Jawa Pos Radar Madiun - Derby della Madonnina kembali jadi sorotan jelang Inter Milan menghadapi AC Milan pada pekan ke-12 Serie A 2025/2026 di Giuseppe Meazza, Senin (24/11/2025) dini hari WIB.
Atmosfer panas dipastikan mengiringi duel dua tim yang hanya dipisahkan dua poin di papan atas klasemen sementara.
Inter datang dengan kepercayaan diri tinggi setelah rangkaian hasil positif sejak awal musim.
Konsistensi itu membuat mereka nyaman menatap partai penuh tekanan seperti derby.
Milan juga membawa motivasi besar untuk menyalip rival sekotanya, terutama karena performa stabil di awal era baru Massimiliano Allegri.

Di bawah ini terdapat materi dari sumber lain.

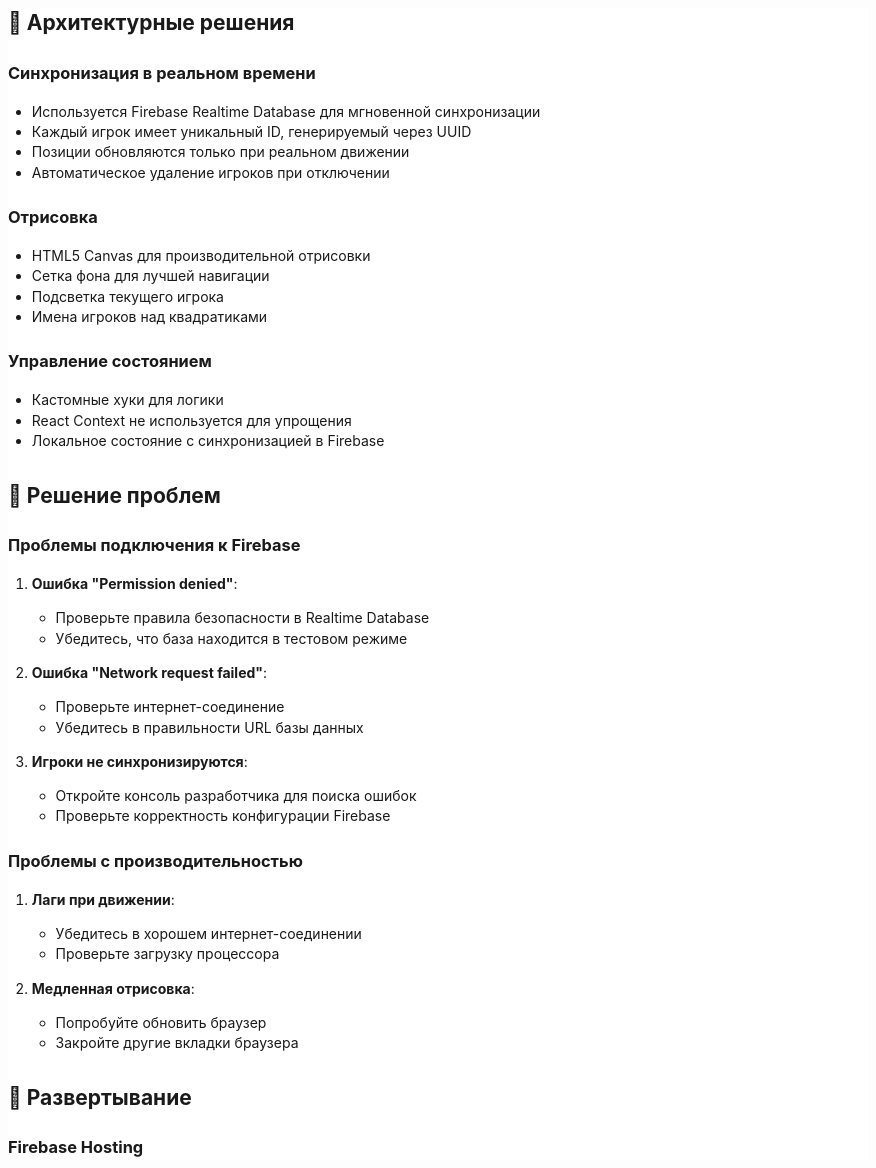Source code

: ## 🔧 Архитектурные решения

### Синхронизация в реальном времени

- Используется Firebase Realtime Database для мгновенной синхронизации
- Каждый игрок имеет уникальный ID, генерируемый через UUID
- Позиции обновляются только при реальном движении
- Автоматическое удаление игроков при отключении

### Отрисовка

- HTML5 Canvas для производительной отрисовки
- Сетка фона для лучшей навигации
- Подсветка текущего игрока
- Имена игроков над квадратиками

### Управление состоянием

- Кастомные хуки для логики
- React Context не используется для упрощения
- Локальное состояние с синхронизацией в Firebase

## 🐛 Решение проблем

### Проблемы подключения к Firebase

1. **Ошибка "Permission denied"**:
   - Проверьте правила безопасности в Realtime Database
   - Убедитесь, что база находится в тестовом режиме

2. **Ошибка "Network request failed"**:
   - Проверьте интернет-соединение
   - Убедитесь в правильности URL базы данных

3. **Игроки не синхронизируются**:
   - Откройте консоль разработчика для поиска ошибок
   - Проверьте корректность конфигурации Firebase

### Проблемы с производительностью

1. **Лаги при движении**:
   - Убедитесь в хорошем интернет-соединении
   - Проверьте загрузку процессора

2. **Медленная отрисовка**:
   - Попробуйте обновить браузер
   - Закройте другие вкладки браузера

## 🚀 Развертывание

### Firebase Hosting
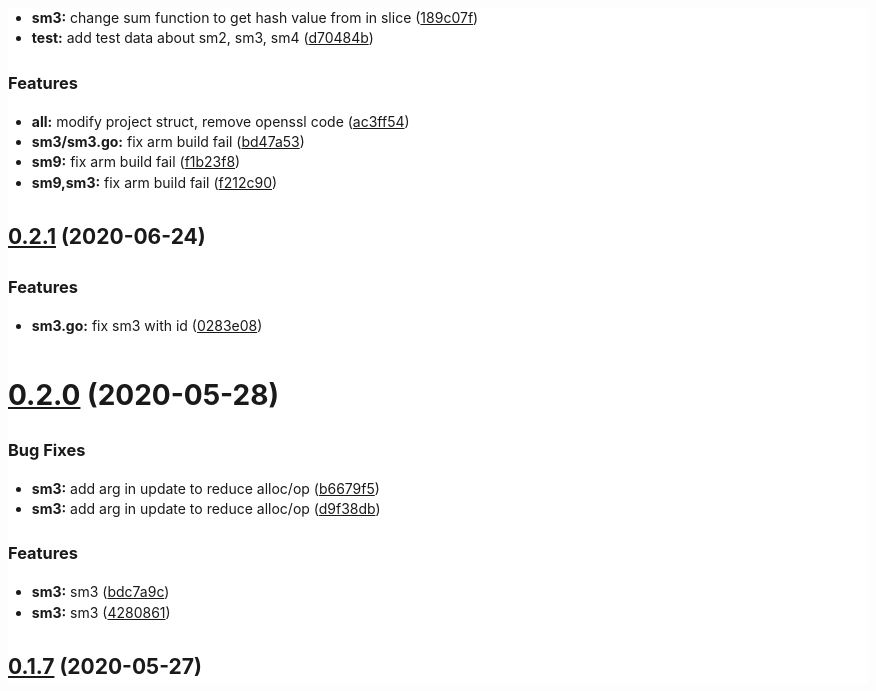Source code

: * **sm3:** change sum function to get hash value from in slice ([189c07f](http://git.hyperchain.cn/ultramesh/crypto/commits/189c07f))
* **test:** add test data about sm2, sm3, sm4 ([d70484b](http://git.hyperchain.cn/ultramesh/crypto/commits/d70484b))


### Features

* **all:** modify project struct, remove openssl code ([ac3ff54](http://git.hyperchain.cn/ultramesh/crypto/commits/ac3ff54))
* **sm3/sm3.go:** fix arm build fail ([bd47a53](http://git.hyperchain.cn/ultramesh/crypto/commits/bd47a53))
* **sm9:** fix arm build fail ([f1b23f8](http://git.hyperchain.cn/ultramesh/crypto/commits/f1b23f8))
* **sm9,sm3:** fix arm build fail ([f212c90](http://git.hyperchain.cn/ultramesh/crypto/commits/f212c90))



<a name="0.2.1"></a>
## [0.2.1](http://git.hyperchain.cn/ultramesh/crypto/compare/v0.2.0...v0.2.1) (2020-06-24)


### Features

* **sm3.go:** fix sm3 with id ([0283e08](http://git.hyperchain.cn/ultramesh/crypto/commits/0283e08))



<a name="0.2.0"></a>
# [0.2.0](http://git.hyperchain.cn/ultramesh/crypto/compare/v0.1.7...v0.2.0) (2020-05-28)


### Bug Fixes

* **sm3:** add arg in update to reduce alloc/op ([b6679f5](http://git.hyperchain.cn/ultramesh/crypto/commits/b6679f5))
* **sm3:** add arg in update to reduce alloc/op ([d9f38db](http://git.hyperchain.cn/ultramesh/crypto/commits/d9f38db))


### Features

* **sm3:** sm3 ([bdc7a9c](http://git.hyperchain.cn/ultramesh/crypto/commits/bdc7a9c))
* **sm3:** sm3 ([4280861](http://git.hyperchain.cn/ultramesh/crypto/commits/4280861))



<a name="0.1.7"></a>
## [0.1.7](http://git.hyperchain.cn/ultramesh/crypto/compare/v0.1.6...v0.1.7) (2020-05-27)
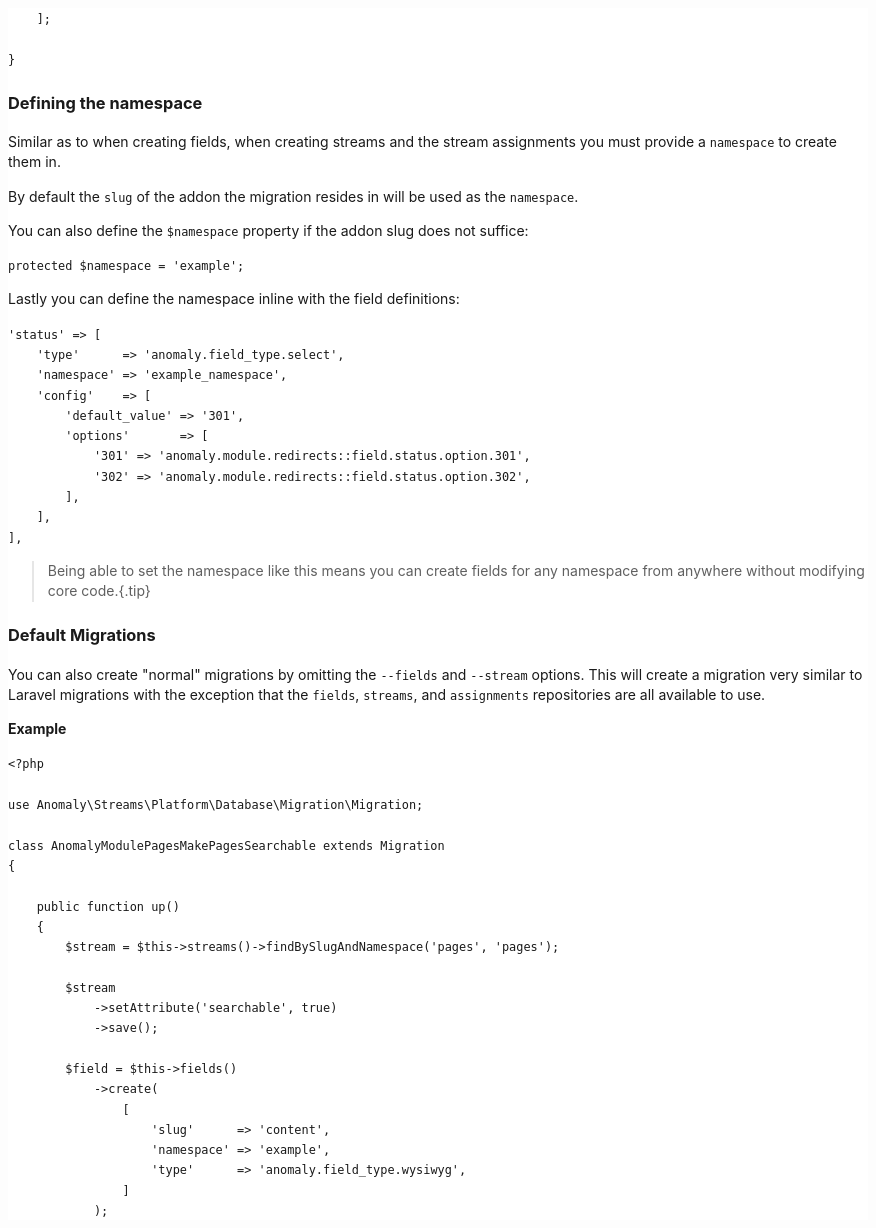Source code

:         ];

    }

### Defining the namespace

Similar as to when creating fields, when creating streams and the stream assignments you must provide a `namespace` to create them in.

By default the `slug` of the addon the migration resides in will be used as the `namespace`.

You can also define the `$namespace` property if the addon slug does not suffice:

    protected $namespace = 'example';

Lastly you can define the namespace inline with the field definitions:

    'status' => [
        'type'      => 'anomaly.field_type.select',
        'namespace' => 'example_namespace',
        'config'    => [
            'default_value' => '301',
            'options'       => [
                '301' => 'anomaly.module.redirects::field.status.option.301',
                '302' => 'anomaly.module.redirects::field.status.option.302',
            ],
        ],
    ],

> Being able to set the namespace like this means you can create fields for any namespace from anywhere without modifying core code.{.tip}

### Default Migrations

You can also create "normal" migrations by omitting the `--fields` and `--stream` options. This will create a migration very similar to Laravel migrations with the exception that the `fields`, `streams`, and `assignments` repositories are all available to use.

**Example**

    <?php

    use Anomaly\Streams\Platform\Database\Migration\Migration;

    class AnomalyModulePagesMakePagesSearchable extends Migration
    {

        public function up()
        {
            $stream = $this->streams()->findBySlugAndNamespace('pages', 'pages');

            $stream
                ->setAttribute('searchable', true)
                ->save();

            $field = $this->fields()
                ->create(
                    [
                        'slug'      => 'content',
                        'namespace' => 'example',
                        'type'      => 'anomaly.field_type.wysiwyg',
                    ]
                );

Pertemuan ini menjadi Derby della Madonnina pertama bagi Cristian Chivu sebagai pelatih Inter.
Allegri memang pernah memimpin derby sebelumnya, namun laga ini memiliki bobot berbeda karena menjadi bagian dari siklus baru kedua tim.
Inter berada di posisi ketiga klasemen dengan 24 poin, sementara Milan menguntit di posisi tiga dengan 22 poin.
Chivu Mulai Era Baru Inter, tapi Tantangan Besar Masih Menunggu
Cristian Chivu datang ke Inter dengan modal pengalaman terbatas di sepak bola senior.
Setelah menghabiskan bertahun-tahun di akademi Inter, ia sempat menangani Parma dan menyelamatkan mereka dari degradasi.
Banyak pihak meragukan penunjukannya, tetapi catatan awal musim ini cukup menjawab keraguan itu.
Inter tidak hanya memuncaki Serie A, tetapi juga menyapu bersih empat laga awal Liga Champions.
Namun ada catatan penting: Inter belum meyakinkan saat bertemu tim besar. Mereka kalah dari Juventus di Derby d’Italia (4-3) dan takluk dari Napoli (3-1).
Satu kemenangan tipis atas Roma menjadi satu-satunya hasil positif dari tiga big match.
Duel melawan Milan menjadi ujian nyata apakah Inter sudah berkembang cukup jauh untuk bersaing langsung dengan rival papan atas.
Kemenangan akan memperlebar jarak jadi lima poin, sekaligus menjadi bukti Chivu mampu menghadapi tekanan derby.
Allegri Harus Mengusir “Setan Inter” untuk Jaga Asa Scudetto
Massimiliano Allegri punya riwayat panjang menghadapi Inter.
Dari 34 duel di Cagliari, Milan, dan Juventus, Nerazzurri menjadi lawan dengan rekor terburuk bagi Allegri.
Rata-rata poinnya hanya 1,32 per pertandingan. Misi utamanya kali ini adalah mematahkan catatan buruk itu demi mengantar Milan kembali bersaing ketat dalam perburuan Scudetto.
Tantangan terbesarnya ada di lini serang. Milan baru mencetak 17 gol—jumlah tertinggi ketiga di liga—namun sebagian besar terjadi saat melawan tim papan bawah seperti Lecce, Udinese, Pisa, dan Parma.
Melawan tim besar, Milan kesulitan mencetak lebih dari satu gol.
Santiago Gimenez belum menemukan ketajamannya di Serie A, sementara Christopher Nkunku bukan penyerang nomor sembilan murni.
Beban besar pun kembali bertumpu pada Rafael Leao, tetapi pola serangan yang terlalu bergantung pada sang winger sudah mulai terbaca lawan.
Allegri harus menemukan cara mengembalikan efektivitas lini depan jika ingin Milan bersaing lebih kuat dalam perebutan gelar.